JD DURKIN: All right, now outside of the tactical landscape, it's been a busy few weeks for the Central Bank, to say the least. Anything-- if anything is certain, we can pretty much guarantee that people will continue to cling on to every word from every Fed speaker breathlessly because that's what we do. As a long-term watcher of the Fed yourself, what has stood out to you and what will you be most closely following in the weeks ahead?
BOB LANG: Well, I pay attention to every single speaker of the Fed. I'm kind of a Fed nerd when it comes to that, and how they're positioning themselves. That said, we need to take their words in stride and realize that they're presenting a united front.

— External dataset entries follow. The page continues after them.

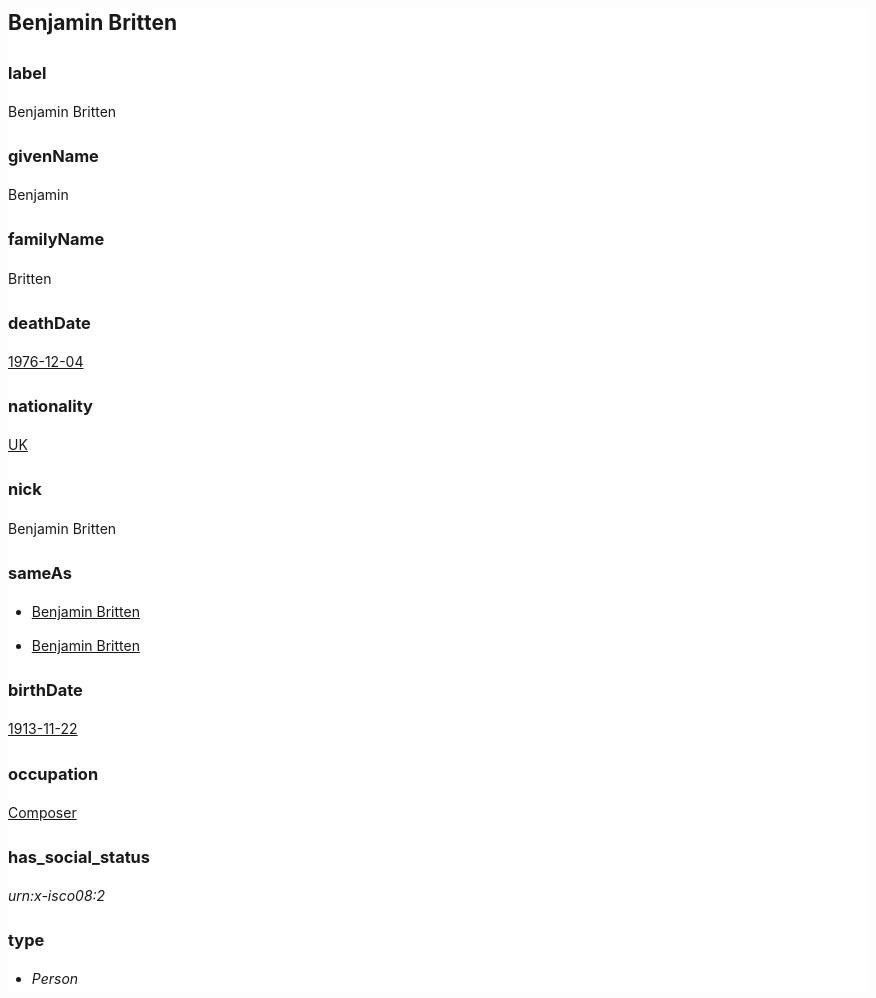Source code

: ## Benjamin Britten

### label


Benjamin Britten

### givenName


Benjamin

### familyName


Britten

### deathDate


[1976-12-04](#1976-12-04)

### nationality


[UK](#UK)

### nick


Benjamin Britten

### sameAs

 - [Benjamin Britten](#Benjamin-Britten)

 - [Benjamin Britten](#Benjamin-Britten)

### birthDate


[1913-11-22](#1913-11-22)

### occupation


[Composer](#Composer)

### has_social_status


*urn:x-isco08:2*

### type

 - *Person*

And that said, we need to clear-- be clear that it's going to be higher rates for longer. If and when they adopt-- the market adopts the same view is going to be is a mystery to me, actually, but the Fed is clearly not there to support stocks, move stock prices moving higher. In fact, you know what, they would probably welcome the markets dropping a little bit because they do see some challenges along the way.
JD DURKIN: Yeah, of course, for more on the Central Bank, please check out Chris's latest alert. Bob, while I have you, my friend, we do want to wrap up with one final member question. Can we get your latest thoughts on gold?
BOB LANG: Yeah, gold is one of my favorite investments right now. And I know the stock, GLD, we have that in the actual plus portfolio. GLD, or gold, really rose sharply towards the end of last year from October to the end of December. 22% rise in the metal in 2 and 1/2 months, pretty unprecedented move.
And we made a sharp move up in the gold futures to about 1,950 or so, and tired out. And we pulled back a little bit, kind of consolidating around the 1,840, 1,860 level. If we get back above that $1,900 an ounce level, I think it's going to be meaningful. We'll see higher prices in the future for the yellow metal.
JD DURKIN: I will continue to follow them all very closely, Bob. Thanks a lot for being here. Great to see you again.